I am a writer and a poet, not an athlete. I have never raced anything. But I recognised her instantly — the person who does not seek the light but cannot seem to avoid it; who wants only to be good and kind and of use; who carries love carefully because they are not quite sure they deserve to put it down; who finds their one true thing and pours everything into it, not for the applause but because it is the place where they feel most fully themselves.
Mo found that on a bike. I found mine on a page. The road is different. The feeling, I think, is the same.
What struck me most — what I could not stop thinking about — was this: she was so strong. By every measure available to us, she was extraordinary. The fastest in her field. The most accomplished in the shortest time. And yet the people who knew her speak about her gentleness first. Her humility. The dinner she cooked. The questions she asked. The way she made space for other people even in the middle of her own becoming.
That combination — the quiet strength and the genuine softness — is not common. It is, in fact, the rarest thing. It is the thing I try to write toward, that I spend pages and pages trying to capture and name. And here it was, walking around in cleats and a cycling jersey, winning races by twenty minutes and doing dishes afterwards.
I wrote a poem for her. I wrote it because it was the only thing I knew how to give — and because I believe that words, when they mean something, are a way of keeping someone present. Of saying: you were here, and I know it, and I will not forget.
Mo, I never met you. I am in awe of you anyway.
This poem is yours.
Ride for Mo
Today I heard the story of Mo,
A stranger till today, but now I know.
Someone so beautiful, someone so rare,
Someone similar I haven't met — I cannot compare.
She rode the bike like one takes a breath,
It came easy to her, from her inner depth.
With a smile on her face, and her limbs so strong,
She climbed and rode, singing her life's song.
She was quiet yet friendly, a smile to touch a heart,
She didn't crave attention, yet limelight was her part.

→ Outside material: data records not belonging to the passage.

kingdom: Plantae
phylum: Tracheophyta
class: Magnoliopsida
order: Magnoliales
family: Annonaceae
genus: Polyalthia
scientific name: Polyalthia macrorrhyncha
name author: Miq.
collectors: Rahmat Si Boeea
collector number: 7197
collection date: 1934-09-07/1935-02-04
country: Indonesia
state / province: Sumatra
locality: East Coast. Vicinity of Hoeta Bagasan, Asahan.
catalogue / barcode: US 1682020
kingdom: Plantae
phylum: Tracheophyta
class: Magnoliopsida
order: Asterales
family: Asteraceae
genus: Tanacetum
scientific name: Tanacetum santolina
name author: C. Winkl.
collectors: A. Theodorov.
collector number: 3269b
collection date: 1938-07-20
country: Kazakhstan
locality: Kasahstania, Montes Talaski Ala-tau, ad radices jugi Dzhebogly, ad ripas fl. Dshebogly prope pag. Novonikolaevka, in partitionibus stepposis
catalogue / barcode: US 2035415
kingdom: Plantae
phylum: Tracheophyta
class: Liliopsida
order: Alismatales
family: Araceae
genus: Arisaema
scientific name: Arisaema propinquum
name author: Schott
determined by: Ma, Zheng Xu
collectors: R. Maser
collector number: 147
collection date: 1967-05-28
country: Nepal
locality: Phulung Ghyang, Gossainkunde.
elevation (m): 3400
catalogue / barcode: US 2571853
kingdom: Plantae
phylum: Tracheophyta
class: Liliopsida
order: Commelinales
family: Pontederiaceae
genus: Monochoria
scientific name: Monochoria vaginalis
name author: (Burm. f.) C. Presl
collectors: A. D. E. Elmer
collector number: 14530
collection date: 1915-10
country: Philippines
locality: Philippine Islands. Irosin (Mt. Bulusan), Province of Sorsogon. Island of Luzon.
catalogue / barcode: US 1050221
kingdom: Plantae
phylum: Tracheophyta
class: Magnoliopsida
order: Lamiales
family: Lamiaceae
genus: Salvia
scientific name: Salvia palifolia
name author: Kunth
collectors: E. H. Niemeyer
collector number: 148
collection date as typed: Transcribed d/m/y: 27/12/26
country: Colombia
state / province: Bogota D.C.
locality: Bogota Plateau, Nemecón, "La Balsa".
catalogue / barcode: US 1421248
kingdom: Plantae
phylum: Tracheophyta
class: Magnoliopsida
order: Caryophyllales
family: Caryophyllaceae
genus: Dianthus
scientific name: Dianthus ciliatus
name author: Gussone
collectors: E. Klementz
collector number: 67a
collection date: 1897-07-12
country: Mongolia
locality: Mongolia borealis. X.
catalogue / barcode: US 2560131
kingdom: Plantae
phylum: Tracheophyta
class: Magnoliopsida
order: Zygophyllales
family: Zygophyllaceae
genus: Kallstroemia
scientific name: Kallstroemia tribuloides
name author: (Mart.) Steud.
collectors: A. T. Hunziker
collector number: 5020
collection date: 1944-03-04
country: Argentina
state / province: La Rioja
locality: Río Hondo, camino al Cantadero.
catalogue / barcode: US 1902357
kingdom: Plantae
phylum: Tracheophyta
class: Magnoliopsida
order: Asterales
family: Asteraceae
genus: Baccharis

She wasn't loud, nor did she demand her needs,
She wanted to be nice, and just doing her deeds.
She wanted to help, she wanted to inspire,
She wanted to make a difference — that is what she aspired.
In riding she found peace, her love, her bike,
Nothing clung to her more, nothing more alike.
Love happened to her, but she was afraid,
Sharing with not many — alone, on her it weighed.
Her races her partner, her bike her lifeline,
Together and forever, she thought, they will remain mine.
Her family was so precious, together always,
Never would she stay far away for days.
Eric the dad and Karen the mom,
Matt her brother, Cash her heartfelt balm.
And then it happened — the nightmare no one wants,
Pulling a trigger was easy; a memory forever haunts.
Why, O why, I think, with no answers that show —
She didn't deserve this. So much more we owe.
Her smile still bright, lighting people's lives,
Teaching more lessons in everything that strives.
As they pedal on their bikes, over the gravel,
I remember Mo — fondly — in this life's travel.
She didn't ask for much, she only asked to ride,
To love, to help, to have her people by her side.
A wrong decision took what the world could not replace —
But Mo, you left your light on every road, in every face.
I love you for the strength you wore so quietly,
I love you for the softness no one fully got to see.
Ride on, Mo. The wheels don't stop for grief —
And somewhere on that road, you are still the one in the lead.